# Browser



## rlchurch (Oct 19, 2003)

It would be great if TIVO had a browser app. With the Qwerty capability of the new peanut and a high def screen it seems a natural.


----------



## orangeboy (Apr 19, 2004)

rlchurch said:


> It would be great if TIVO had a browser app. With the Qwerty capability of the new peanut and a high def screen it seems a natural.


I imagine you used a mouse at some point to navigate to this forum and to post this. Try to not use a mouse for a bit. That may give you an idea of what a TiVo browser experience would be like.


----------



## EvilMidniteBombr (May 25, 2006)

I'm not one to usually get on here and shoot down ideas.
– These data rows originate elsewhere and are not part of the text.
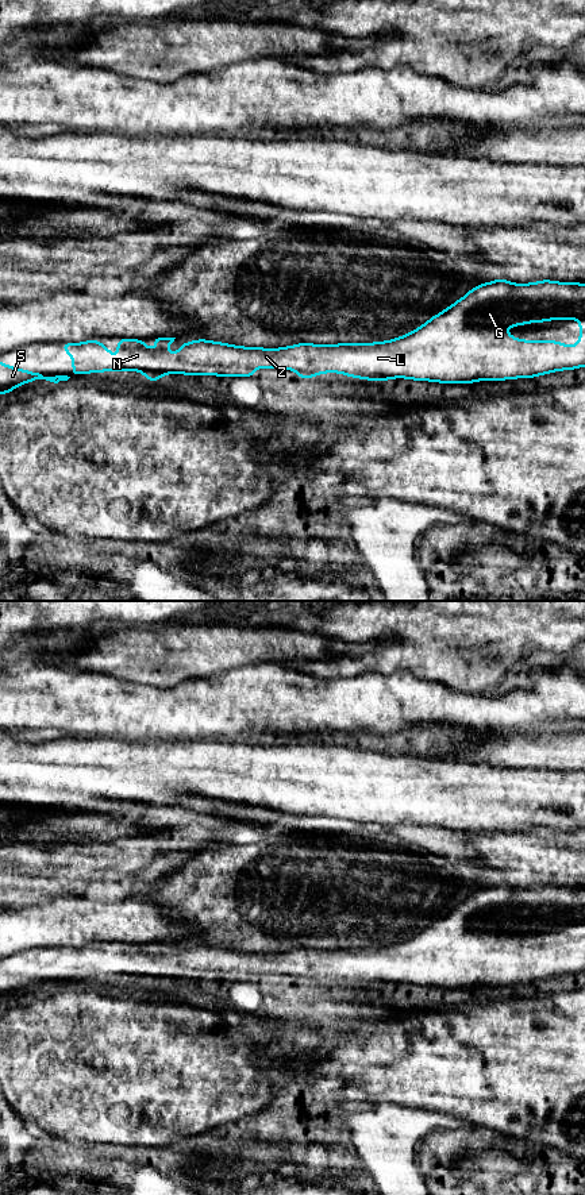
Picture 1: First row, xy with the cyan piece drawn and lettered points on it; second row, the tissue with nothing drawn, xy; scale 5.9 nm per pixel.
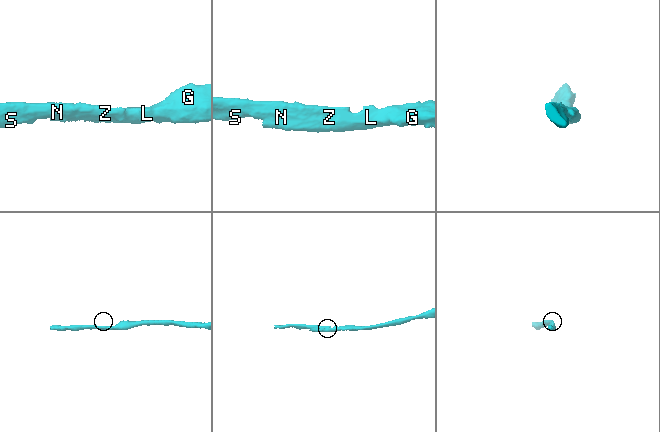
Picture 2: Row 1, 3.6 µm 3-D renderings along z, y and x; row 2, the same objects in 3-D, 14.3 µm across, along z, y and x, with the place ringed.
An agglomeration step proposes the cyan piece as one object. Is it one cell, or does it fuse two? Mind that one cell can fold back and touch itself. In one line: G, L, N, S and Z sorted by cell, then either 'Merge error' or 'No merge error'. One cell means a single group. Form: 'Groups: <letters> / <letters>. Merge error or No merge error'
Groups: G L N S Z. No merge error

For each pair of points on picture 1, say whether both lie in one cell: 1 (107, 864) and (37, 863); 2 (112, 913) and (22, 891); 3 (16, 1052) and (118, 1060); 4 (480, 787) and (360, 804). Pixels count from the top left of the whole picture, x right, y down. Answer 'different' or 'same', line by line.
1: same
2: different
3: same
4: same

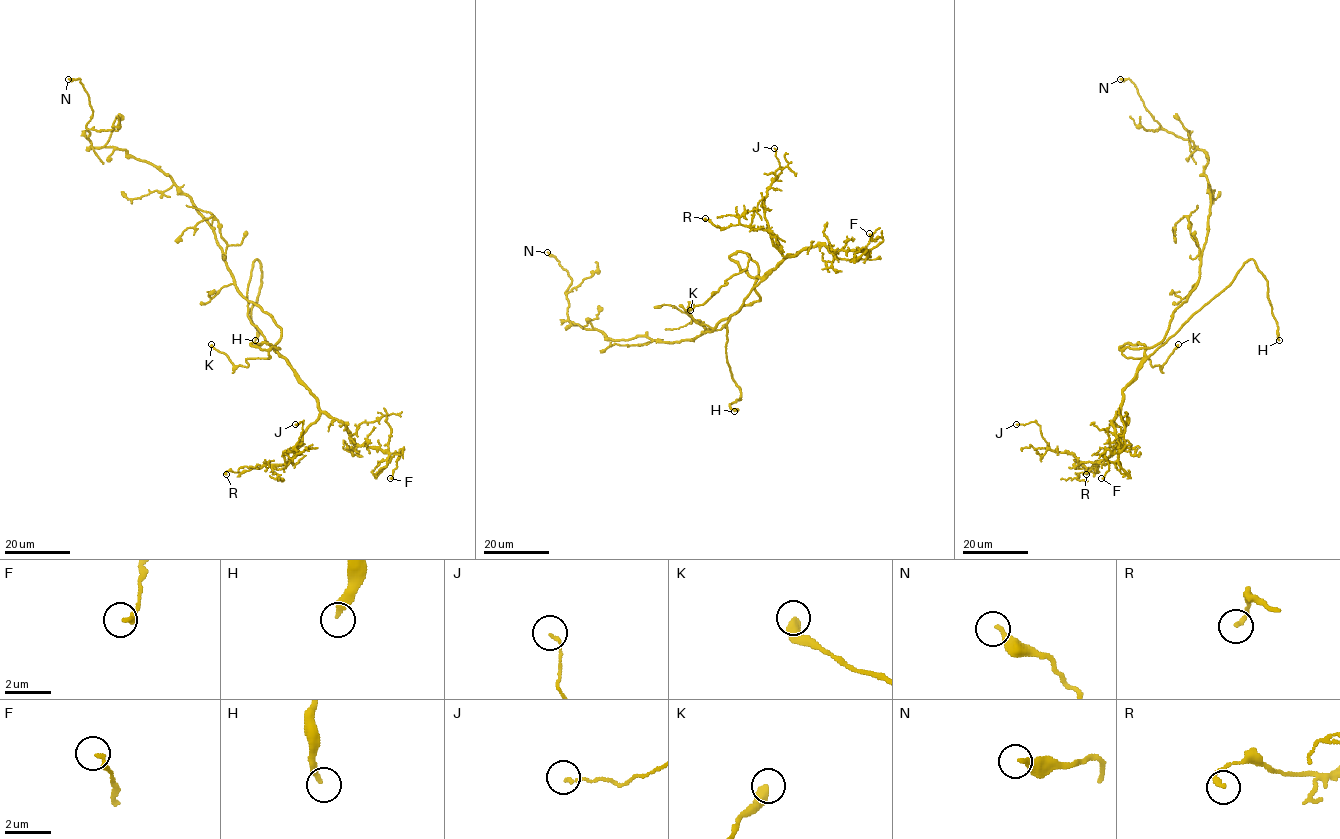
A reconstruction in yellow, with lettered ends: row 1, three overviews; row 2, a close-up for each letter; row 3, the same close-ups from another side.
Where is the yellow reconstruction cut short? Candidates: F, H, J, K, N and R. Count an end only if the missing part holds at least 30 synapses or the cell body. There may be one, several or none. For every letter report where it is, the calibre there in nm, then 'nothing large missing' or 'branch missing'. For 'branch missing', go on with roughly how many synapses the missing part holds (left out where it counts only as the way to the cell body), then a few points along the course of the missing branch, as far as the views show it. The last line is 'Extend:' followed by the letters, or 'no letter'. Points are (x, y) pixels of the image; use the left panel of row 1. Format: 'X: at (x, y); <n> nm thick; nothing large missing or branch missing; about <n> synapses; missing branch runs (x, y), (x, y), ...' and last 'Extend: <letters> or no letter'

But I have to say that this would be bad. The tivo is not a good place for a web browser. I've tried the My Frame Facebook app a couple of times and hated it. Youtube searching is painful as well. There is no way an internet browser on the TiVo would be anything better. Especially without a mouse.


----------



## shwru980r (Jun 22, 2008)

Add the ability to use a mouse.


----------



## rlchurch (Oct 19, 2003)

Great, USB wireless mouse and keyboard. The processor is pretty hefty and the operating system is supposed to be Linux. It doesn't seem like a major programing challenge.


----------



## bradleys (Oct 31, 2007)

I have a browser in my New TV and I HATE IT!!! 

I will never use it - and If you can't get a decent presentation on a 55" 1080P, what is the point. I would far rather use my iPAD or my laptop.

hmmm - do you think maybe I have too many toys???


----------



## lrhorer (Aug 31, 2003)

orangeboy said:


> I imagine you used a mouse at some point to navigate to this forum and to post this. Try to not use a mouse for a bit. That may give you an idea of what a TiVo browser experience would be like.


That's a good analogy.


----------



## Bloke28 (Feb 25, 2011)

With the release of Google TV, surely Tivo plans to also make it possible to surf the web too??
And even some TV's can plug in a wireless adapter and browse these days..

I use a 42" TV as my PC monitor and Tivo Television, so to surf the web i have to change inputs to PC, then back to Tivo..

Plus it has USB at the back surely that could be adapted to work a USB keyboard and USB mouse?
Even if they have to be TIVO BRANDED MICE AND KEYBOARDS I'd buy em..


----------